There are a plethora of "performance enhancing"drinks and supplements on the market that work on a variety of biological functions. Some are just straight caffeine, others attempt to increase levels of certain hormones, still more pump you full of carbohydrates or proteins and a relatively new group to the mix utilize nitrates to boost muscle endurance.
The specific nitrate at work here is converted to one helpful fellow called nitric oxide, not to be confused with nitrous oxide which is laughing gas. Nitric oxide is a gas that acts in the body as a neurotransmitter, meaning that it carries messages from the brain. In it's messaging work, however NO is directly responsible for controlling the flow of blood and oxygen to certain parts of that body when they need it most.
But there's something special about how NO does it. Think of it this way: You have a narrow tube and you're trying to blow water through it. Give enough time you can move a large amount of water but to increase the flow you have to increase the amount of pressure you put behind it. You'd have to really puff up your cheeks and struggle a bit. Or you could just use a wider tube.

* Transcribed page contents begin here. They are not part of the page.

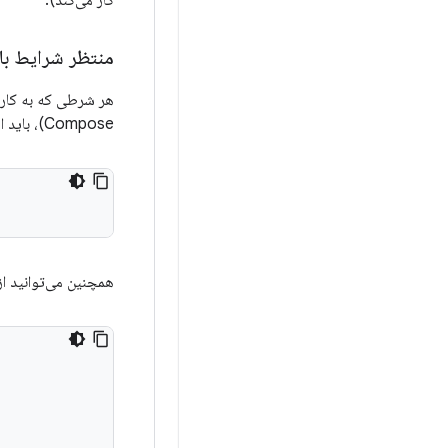
کار می‌کند).
منتظر شرایط با
هر شرطی که به کار خا
Compose)، باید از یک مفهوم کلی‌تر مانند
همچنین می‌توانید از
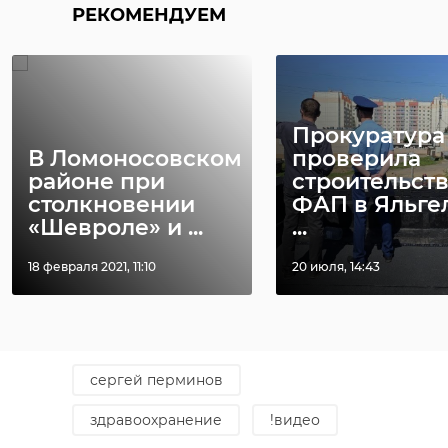
Сергей Перминов,
РЕКОМЕНДУЕМ
сенатор РФ
Прокуратура
В Ломоносовском
проверила
районе при
строительст
столкновении
ФАП в Яльге
«Шевроле» и ...
...
18 февраля 2021, 11:10
20 июля, 14:43
Фото: Сергей Перминов
сергей перминов
здравоохранение
!видео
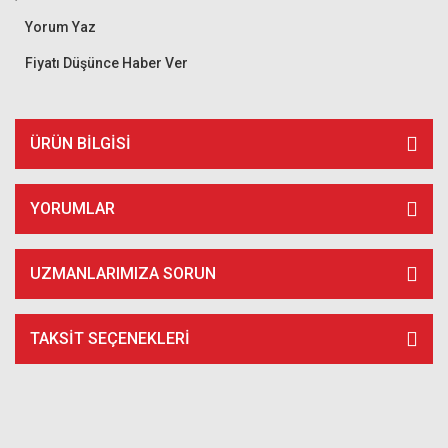
Yorum Yaz
Fiyatı Düşünce Haber Ver
ÜRÜN BILGISI
YORUMLAR
UZMANLARIMIZA SORUN
TAKSIT SEÇENEKLERI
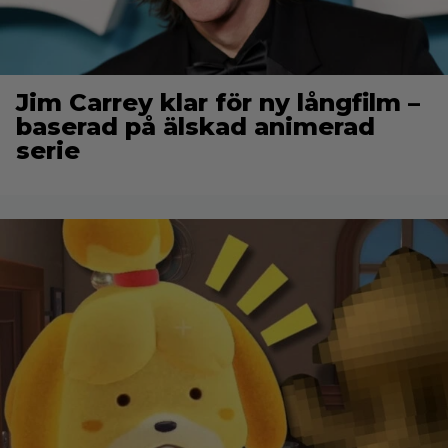
Jim Carrey klar för ny långfilm –
baserad på älskad animerad
serie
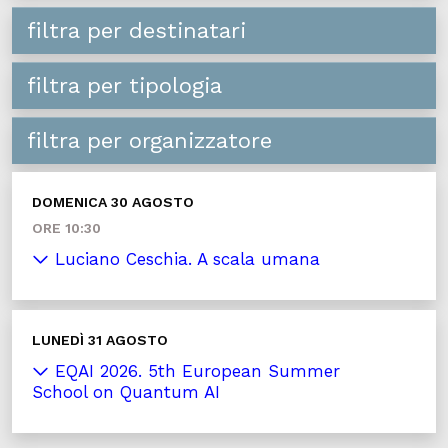
filtra per destinatari
filtra per tipologia
filtra per organizzatore
DOMENICA 30 AGOSTO
ORE 10:30
Luciano Ceschia. A scala umana
LUNEDÌ 31 AGOSTO
EQAI 2026. 5th European Summer
School on Quantum AI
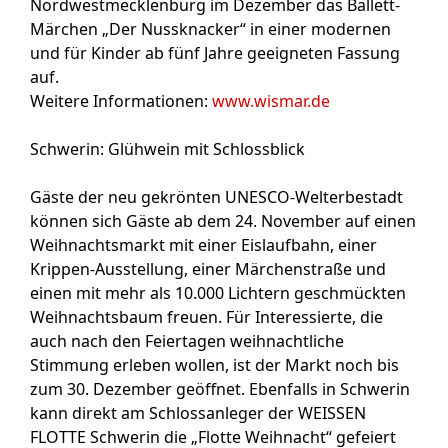
Nordwestmecklenburg
im Dezember das Ballett-
Märchen „Der Nussknacker“ in einer modernen
und für Kinder ab fünf Jahre geeigneten Fassung
auf.
Weitere Informationen:
www.wismar.de
Schwerin: Glühwein mit Schlossblick
Gäste der neu gekrönten UNESCO-Welterbestadt
können sich Gäste ab dem 24. November auf einen
Weihnachtsmarkt mit einer Eislaufbahn, einer
Krippen-Ausstellung, einer Märchenstraße und
einen mit mehr als 10.000 Lichtern geschmückten
Weihnachtsbaum freuen. Für Interessierte, die
auch nach den Feiertagen weihnachtliche
Stimmung erleben wollen, ist der Markt noch bis
zum 30. Dezember geöffnet. Ebenfalls in Schwerin
kann direkt am Schlossanleger der WEISSEN
FLOTTE Schwerin die „Flotte Weihnacht“ gefeiert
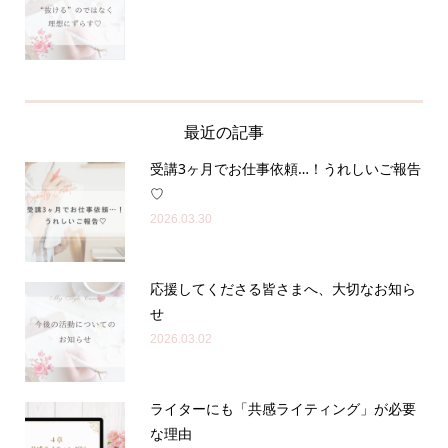
最近の記事
受講3ヶ月でお仕事依頼…！うれしいご報告
♡
2026.03.30
応援してくださる皆さまへ、大切なお知ら
せ
2026.03.02
ライターにも「共感ライティング」が必要
な理由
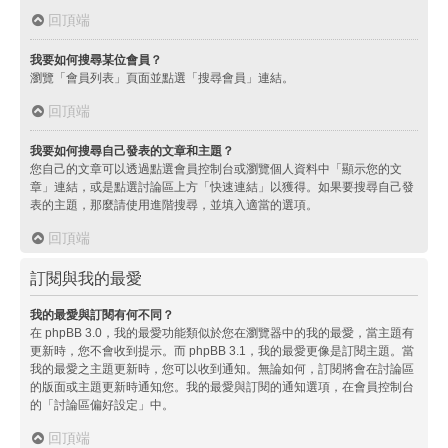
回頂端
我要如何搜尋某位會員？
瀏覽「會員列表」頁面並點選「搜尋會員」連結。
回頂端
我要如何搜尋自己發表的文章和主題？
您自己的文章可以透過點選會員控制台或瀏覽個人資料中「顯示您的文
章」連結，或是點選討論區上方「快速連結」以獲得。如果要搜尋自己發
表的主題，那麼請使用進階搜尋，並填入適當的選項。
回頂端
訂閱與我的最愛
我的最愛與訂閱有何不同？
在 phpBB 3.0，我的最愛功能類似於您在瀏覽器中的我的最愛，當主題有
更新時，您不會收到提示。而 phpBB 3.1，我的最愛更像是訂閱主題。當
我的最愛之主題更新時，您可以收到通知。無論如何，訂閱將會在討論區
的版面或主題更新時通知您。我的最愛與訂閱的通知選項，在會員控制台
的「討論區偏好設定」中。
回頂端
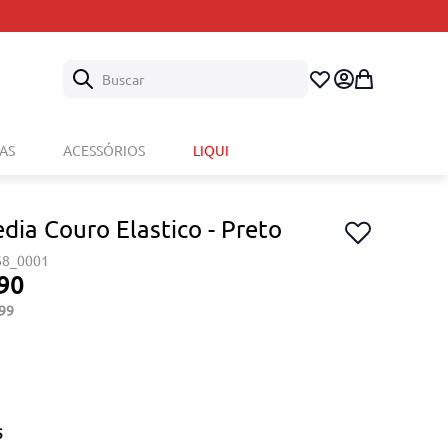
Buscar
AS
ACESSÓRIOS
LIQUI
dia Couro Elastico - Preto
68_0001
90
99
5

NO opens and relaxes the blood vessels which allows more blood to travel through them while also lowering blood pressure. Nitric oxide supplements have been very popular amongst body builders for years.
So... what's this got to do with beet juice?
Well in addition to the effects of NO, beets have an as-of-yet unexplained ability to reduce the oxygen needs of your muscles.
Since 2009 a host of studies have been released showing exactly how much it can help people, specifically those involved in endurance training. The first of these studies was led by the University of Exeter in the U.K and found that an intake of 500ml (about 16 fluid ounces) increased the subjects' ability to endure exercise substantially. Those that took beetroot juice lasted 92 seconds longer on a bike than the control group for a 16% increase.
Another study showed that these benefits also work for low-intensity activities, like walking. This means that beets have a potential for helping those who struggle with daily activities but more research is still needed.
The most recent study tested these effects directly on endurance athletes and also isolated the active ingredient. The subjects, club-level competitive cyclists were asked to complete time trials at 2.5 and 10 miles. They biked each race twice, once with normal beet juice and again with a juice that had had the nitrates removed. Here are the results: "On average, riders [who had taken normal beet juice] were 11 seconds (2.8%) quicker over the 4km distance and 45 seconds (2.7%) faster over the 16.1km distance."
In all of these studies, the magic number was 500ml (or 16 ounces) of beet juice.
It should be noted that anyone with kidney problems or hypocalcemia (low calcium) should talk it over with their doctor before getting crazy with the beet juice. Also, a harmless but somewhat unnerving side effect of beet consumption is red or pink urine. So don't panic if that happens.
While the function of the nitrates in beet juice do not rival the muscle-increasing effects of some other commercially available NO supplements, the pulpy red juice will like be enough to give everyone from endurance athletes to slightly active people an edge.